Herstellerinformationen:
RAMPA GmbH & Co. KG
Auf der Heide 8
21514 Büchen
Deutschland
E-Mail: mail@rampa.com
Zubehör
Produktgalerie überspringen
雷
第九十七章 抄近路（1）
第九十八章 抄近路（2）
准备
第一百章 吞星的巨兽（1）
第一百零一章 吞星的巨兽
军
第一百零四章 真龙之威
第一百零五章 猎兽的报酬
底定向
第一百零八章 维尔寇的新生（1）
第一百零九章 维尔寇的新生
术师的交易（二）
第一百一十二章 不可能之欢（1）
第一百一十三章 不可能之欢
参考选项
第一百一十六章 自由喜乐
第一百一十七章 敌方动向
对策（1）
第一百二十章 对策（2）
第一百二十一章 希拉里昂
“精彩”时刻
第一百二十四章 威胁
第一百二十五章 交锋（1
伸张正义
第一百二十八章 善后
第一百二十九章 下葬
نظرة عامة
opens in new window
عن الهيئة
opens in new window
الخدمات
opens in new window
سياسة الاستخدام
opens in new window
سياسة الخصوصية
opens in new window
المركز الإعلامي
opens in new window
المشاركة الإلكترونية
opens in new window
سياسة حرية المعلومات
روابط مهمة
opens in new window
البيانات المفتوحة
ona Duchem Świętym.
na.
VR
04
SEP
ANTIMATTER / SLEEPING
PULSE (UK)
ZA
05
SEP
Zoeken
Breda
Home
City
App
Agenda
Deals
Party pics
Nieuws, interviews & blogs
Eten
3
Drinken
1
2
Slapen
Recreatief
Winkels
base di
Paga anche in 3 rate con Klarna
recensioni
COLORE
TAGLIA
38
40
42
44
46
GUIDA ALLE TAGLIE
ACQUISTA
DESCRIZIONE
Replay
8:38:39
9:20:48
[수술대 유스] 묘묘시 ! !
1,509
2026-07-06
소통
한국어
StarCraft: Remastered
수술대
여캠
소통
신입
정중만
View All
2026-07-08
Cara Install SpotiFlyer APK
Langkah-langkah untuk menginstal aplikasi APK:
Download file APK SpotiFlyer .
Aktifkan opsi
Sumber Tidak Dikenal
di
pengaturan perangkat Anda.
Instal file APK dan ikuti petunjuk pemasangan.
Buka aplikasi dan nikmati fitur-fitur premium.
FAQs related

* [What is being asked] Reproduce the entries above exactly, every line included.

* [Solution for this task]
Herstellerinformationen:
RAMPA GmbH & Co. KG
Auf der Heide 8
21514 Büchen
Deutschland
E-Mail: mail@rampa.com
Zubehör
Produktgalerie überspringen
雷
第九十七章 抄近路（1）
第九十八章 抄近路（2）
准备
第一百章 吞星的巨兽（1）
第一百零一章 吞星的巨兽
军
第一百零四章 真龙之威
第一百零五章 猎兽的报酬
底定向
第一百零八章 维尔寇的新生（1）
第一百零九章 维尔寇的新生
术师的交易（二）
第一百一十二章 不可能之欢（1）
第一百一十三章 不可能之欢
参考选项
第一百一十六章 自由喜乐
第一百一十七章 敌方动向
对策（1）
第一百二十章 对策（2）
第一百二十一章 希拉里昂
“精彩”时刻
第一百二十四章 威胁
第一百二十五章 交锋（1
伸张正义
第一百二十八章 善后
第一百二十九章 下葬
نظرة عامة
opens in new window
عن الهيئة
opens in new window
الخدمات
opens in new window
سياسة الاستخدام
opens in new window
سياسة الخصوصية
opens in new window
المركز الإعلامي
opens in new window
المشاركة الإلكترونية
opens in new window
سياسة حرية المعلومات
روابط مهمة
opens in new window
البيانات المفتوحة
ona Duchem Świętym.
na.
VR
04
SEP
ANTIMATTER / SLEEPING
PULSE (UK)
ZA
05
SEP
Zoeken
Breda
Home
City
App
Agenda
Deals
Party pics
Nieuws, interviews & blogs
Eten
3
Drinken
1
2
Slapen
Recreatief
Winkels
base di
Paga anche in 3 rate con Klarna
recensioni
COLORE
TAGLIA
38
40
42
44
46
GUIDA ALLE TAGLIE
ACQUISTA
DESCRIZIONE
Replay
8:38:39
9:20:48
[수술대 유스] 묘묘시 ! !
1,509
2026-07-06
소통
한국어
StarCraft: Remastered
수술대
여캠
소통
신입
정중만
View All
2026-07-08
Cara Install SpotiFlyer APK
Langkah-langkah untuk menginstal aplikasi APK:
Download file APK SpotiFlyer .
Aktifkan opsi
Sumber Tidak Dikenal
di
pengaturan perangkat Anda.
Instal file APK dan ikuti petunjuk pemasangan.
Buka aplikasi dan nikmati fitur-fitur premium.
FAQs related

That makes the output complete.